*PROBLEM DESCRIPTION*.
Exact copies of the records below are required.

-=-=-

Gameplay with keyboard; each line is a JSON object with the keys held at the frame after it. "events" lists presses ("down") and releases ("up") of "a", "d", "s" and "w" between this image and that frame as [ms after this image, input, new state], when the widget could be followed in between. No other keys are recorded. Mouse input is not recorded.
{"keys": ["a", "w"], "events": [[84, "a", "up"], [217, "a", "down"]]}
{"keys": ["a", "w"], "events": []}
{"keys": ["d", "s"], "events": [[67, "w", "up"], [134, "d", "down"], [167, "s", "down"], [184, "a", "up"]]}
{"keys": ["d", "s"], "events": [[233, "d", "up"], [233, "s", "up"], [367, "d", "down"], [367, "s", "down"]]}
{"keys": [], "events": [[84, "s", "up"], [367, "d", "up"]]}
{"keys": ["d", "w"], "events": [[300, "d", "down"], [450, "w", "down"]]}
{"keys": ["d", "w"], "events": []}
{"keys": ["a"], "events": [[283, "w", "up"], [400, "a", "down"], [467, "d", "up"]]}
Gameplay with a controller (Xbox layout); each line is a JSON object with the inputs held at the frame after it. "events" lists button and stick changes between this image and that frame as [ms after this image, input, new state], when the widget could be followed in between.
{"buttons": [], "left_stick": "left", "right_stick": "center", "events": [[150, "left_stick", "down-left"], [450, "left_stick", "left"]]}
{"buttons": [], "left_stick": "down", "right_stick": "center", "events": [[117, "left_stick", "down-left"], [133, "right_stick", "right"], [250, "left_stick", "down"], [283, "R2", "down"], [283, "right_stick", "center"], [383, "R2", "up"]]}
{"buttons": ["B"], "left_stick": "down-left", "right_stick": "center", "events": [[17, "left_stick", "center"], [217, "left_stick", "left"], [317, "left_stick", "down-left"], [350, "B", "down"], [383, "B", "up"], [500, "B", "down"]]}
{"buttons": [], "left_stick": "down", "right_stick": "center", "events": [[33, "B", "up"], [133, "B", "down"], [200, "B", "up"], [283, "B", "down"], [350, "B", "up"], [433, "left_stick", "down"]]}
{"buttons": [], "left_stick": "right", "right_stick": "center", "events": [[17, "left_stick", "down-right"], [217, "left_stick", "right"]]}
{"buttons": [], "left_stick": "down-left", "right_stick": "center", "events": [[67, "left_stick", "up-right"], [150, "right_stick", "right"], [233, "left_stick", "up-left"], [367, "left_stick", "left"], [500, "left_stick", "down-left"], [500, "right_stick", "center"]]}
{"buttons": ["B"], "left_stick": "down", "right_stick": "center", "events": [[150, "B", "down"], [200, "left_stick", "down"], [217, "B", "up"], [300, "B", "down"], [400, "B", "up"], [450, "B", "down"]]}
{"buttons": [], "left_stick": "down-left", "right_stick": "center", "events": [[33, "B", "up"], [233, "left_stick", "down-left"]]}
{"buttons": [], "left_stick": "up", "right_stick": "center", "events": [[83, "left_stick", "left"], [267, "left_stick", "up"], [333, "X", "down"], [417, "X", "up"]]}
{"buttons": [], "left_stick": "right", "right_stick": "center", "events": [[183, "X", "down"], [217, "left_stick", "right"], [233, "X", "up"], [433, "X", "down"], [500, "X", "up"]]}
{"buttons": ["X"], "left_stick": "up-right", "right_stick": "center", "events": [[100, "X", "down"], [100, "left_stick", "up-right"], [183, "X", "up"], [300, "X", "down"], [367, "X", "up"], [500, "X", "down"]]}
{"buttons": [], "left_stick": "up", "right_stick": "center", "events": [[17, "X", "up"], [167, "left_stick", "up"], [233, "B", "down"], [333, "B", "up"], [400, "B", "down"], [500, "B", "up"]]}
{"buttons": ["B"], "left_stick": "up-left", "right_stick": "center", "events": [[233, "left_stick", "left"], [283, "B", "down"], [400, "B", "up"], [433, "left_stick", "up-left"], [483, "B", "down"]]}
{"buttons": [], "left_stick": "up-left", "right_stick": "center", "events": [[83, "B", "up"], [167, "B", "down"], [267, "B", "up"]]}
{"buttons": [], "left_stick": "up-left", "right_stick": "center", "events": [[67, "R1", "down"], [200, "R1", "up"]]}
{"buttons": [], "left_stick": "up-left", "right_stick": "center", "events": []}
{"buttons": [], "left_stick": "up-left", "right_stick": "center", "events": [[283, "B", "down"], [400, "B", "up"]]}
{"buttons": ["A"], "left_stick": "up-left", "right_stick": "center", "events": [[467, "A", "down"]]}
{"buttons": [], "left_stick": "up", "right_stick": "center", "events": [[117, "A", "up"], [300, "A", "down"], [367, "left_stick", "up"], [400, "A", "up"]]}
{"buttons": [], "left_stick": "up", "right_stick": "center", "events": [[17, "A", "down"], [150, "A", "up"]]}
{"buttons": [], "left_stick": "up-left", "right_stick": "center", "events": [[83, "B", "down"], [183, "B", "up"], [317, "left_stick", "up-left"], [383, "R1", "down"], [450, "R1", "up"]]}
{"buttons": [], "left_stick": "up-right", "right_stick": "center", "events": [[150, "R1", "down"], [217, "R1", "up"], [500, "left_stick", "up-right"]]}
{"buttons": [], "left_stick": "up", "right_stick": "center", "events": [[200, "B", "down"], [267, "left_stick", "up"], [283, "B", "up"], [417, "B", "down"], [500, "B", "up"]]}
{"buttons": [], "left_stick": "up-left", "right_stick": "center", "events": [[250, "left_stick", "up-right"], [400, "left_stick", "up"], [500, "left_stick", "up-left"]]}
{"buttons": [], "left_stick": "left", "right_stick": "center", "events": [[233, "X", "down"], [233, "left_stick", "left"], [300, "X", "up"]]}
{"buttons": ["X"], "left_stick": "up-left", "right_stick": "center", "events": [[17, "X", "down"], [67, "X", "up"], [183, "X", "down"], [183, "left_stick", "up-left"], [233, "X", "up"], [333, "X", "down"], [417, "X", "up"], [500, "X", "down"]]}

-=-=-

*SOLVED EXERCISE*.
Gameplay with keyboard; each line is a JSON object with the keys held at the frame after it. "events" lists presses ("down") and releases ("up") of "a", "d", "s" and "w" between this image and that frame as [ms after this image, input, new state], when the widget could be followed in between. No other keys are recorded. Mouse input is not recorded.
{"keys": ["a", "w"], "events": [[84, "a", "up"], [217, "a", "down"]]}
{"keys": ["a", "w"], "events": []}
{"keys": ["d", "s"], "events": [[67, "w", "up"], [134, "d", "down"], [167, "s", "down"], [184, "a", "up"]]}
{"keys": ["d", "s"], "events": [[233, "d", "up"], [233, "s", "up"], [367, "d", "down"], [367, "s", "down"]]}
{"keys": [], "events": [[84, "s", "up"], [367, "d", "up"]]}
{"keys": ["d", "w"], "events": [[300, "d", "down"], [450, "w", "down"]]}
{"keys": ["d", "w"], "events": []}
{"keys": ["a"], "events": [[283, "w", "up"], [400, "a", "down"], [467, "d", "up"]]}
Gameplay with a controller (Xbox layout); each line is a JSON object with the inputs held at the frame after it. "events" lists button and stick changes between this image and that frame as [ms after this image, input, new state], when the widget could be followed in between.
{"buttons": [], "left_stick": "left", "right_stick": "center", "events": [[150, "left_stick", "down-left"], [450, "left_stick", "left"]]}
{"buttons": [], "left_stick": "down", "right_stick": "center", "events": [[117, "left_stick", "down-left"], [133, "right_stick", "right"], [250, "left_stick", "down"], [283, "R2", "down"], [283, "right_stick", "center"], [383, "R2", "up"]]}
{"buttons": ["B"], "left_stick": "down-left", "right_stick": "center", "events": [[17, "left_stick", "center"], [217, "left_stick", "left"], [317, "left_stick", "down-left"], [350, "B", "down"], [383, "B", "up"], [500, "B", "down"]]}
{"buttons": [], "left_stick": "down", "right_stick": "center", "events": [[33, "B", "up"], [133, "B", "down"], [200, "B", "up"], [283, "B", "down"], [350, "B", "up"], [433, "left_stick", "down"]]}
{"buttons": [], "left_stick": "right", "right_stick": "center", "events": [[17, "left_stick", "down-right"], [217, "left_stick", "right"]]}
{"buttons": [], "left_stick": "down-left", "right_stick": "center", "events": [[67, "left_stick", "up-right"], [150, "right_stick", "right"], [233, "left_stick", "up-left"], [367, "left_stick", "left"], [500, "left_stick", "down-left"], [500, "right_stick", "center"]]}
{"buttons": ["B"], "left_stick": "down", "right_stick": "center", "events": [[150, "B", "down"], [200, "left_stick", "down"], [217, "B", "up"], [300, "B", "down"], [400, "B", "up"], [450, "B", "down"]]}
{"buttons": [], "left_stick": "down-left", "right_stick": "center", "events": [[33, "B", "up"], [233, "left_stick", "down-left"]]}
{"buttons": [], "left_stick": "up", "right_stick": "center", "events": [[83, "left_stick", "left"], [267, "left_stick", "up"], [333, "X", "down"], [417, "X", "up"]]}
{"buttons": [], "left_stick": "right", "right_stick": "center", "events": [[183, "X", "down"], [217, "left_stick", "right"], [233, "X", "up"], [433, "X", "down"], [500, "X", "up"]]}
{"buttons": ["X"], "left_stick": "up-right", "right_stick": "center", "events": [[100, "X", "down"], [100, "left_stick", "up-right"], [183, "X", "up"], [300, "X", "down"], [367, "X", "up"], [500, "X", "down"]]}
{"buttons": [], "left_stick": "up", "right_stick": "center", "events": [[17, "X", "up"], [167, "left_stick", "up"], [233, "B", "down"], [333, "B", "up"], [400, "B", "down"], [500, "B", "up"]]}
{"buttons": ["B"], "left_stick": "up-left", "right_stick": "center", "events": [[233, "left_stick", "left"], [283, "B", "down"], [400, "B", "up"], [433, "left_stick", "up-left"], [483, "B", "down"]]}
{"buttons": [], "left_stick": "up-left", "right_stick": "center", "events": [[83, "B", "up"], [167, "B", "down"], [267, "B", "up"]]}
{"buttons": [], "left_stick": "up-left", "right_stick": "center", "events": [[67, "R1", "down"], [200, "R1", "up"]]}
{"buttons": [], "left_stick": "up-left", "right_stick": "center", "events": []}
{"buttons": [], "left_stick": "up-left", "right_stick": "center", "events": [[283, "B", "down"], [400, "B", "up"]]}
{"buttons": ["A"], "left_stick": "up-left", "right_stick": "center", "events": [[467, "A", "down"]]}
{"buttons": [], "left_stick": "up", "right_stick": "center", "events": [[117, "A", "up"], [300, "A", "down"], [367, "left_stick", "up"], [400, "A", "up"]]}
{"buttons": [], "left_stick": "up", "right_stick": "center", "events": [[17, "A", "down"], [150, "A", "up"]]}
{"buttons": [], "left_stick": "up-left", "right_stick": "center", "events": [[83, "B", "down"], [183, "B", "up"], [317, "left_stick", "up-left"], [383, "R1", "down"], [450, "R1", "up"]]}
{"buttons": [], "left_stick": "up-right", "right_stick": "center", "events": [[150, "R1", "down"], [217, "R1", "up"], [500, "left_stick", "up-right"]]}
{"buttons": [], "left_stick": "up", "right_stick": "center", "events": [[200, "B", "down"], [267, "left_stick", "up"], [283, "B", "up"], [417, "B", "down"], [500, "B", "up"]]}
{"buttons": [], "left_stick": "up-left", "right_stick": "center", "events": [[250, "left_stick", "up-right"], [400, "left_stick", "up"], [500, "left_stick", "up-left"]]}
{"buttons": [], "left_stick": "left", "right_stick": "center", "events": [[233, "X", "down"], [233, "left_stick", "left"], [300, "X", "up"]]}
{"buttons": ["X"], "left_stick": "up-left", "right_stick": "center", "events": [[17, "X", "down"], [67, "X", "up"], [183, "X", "down"], [183, "left_stick", "up-left"], [233, "X", "up"], [333, "X", "down"], [417, "X", "up"], [500, "X", "down"]]}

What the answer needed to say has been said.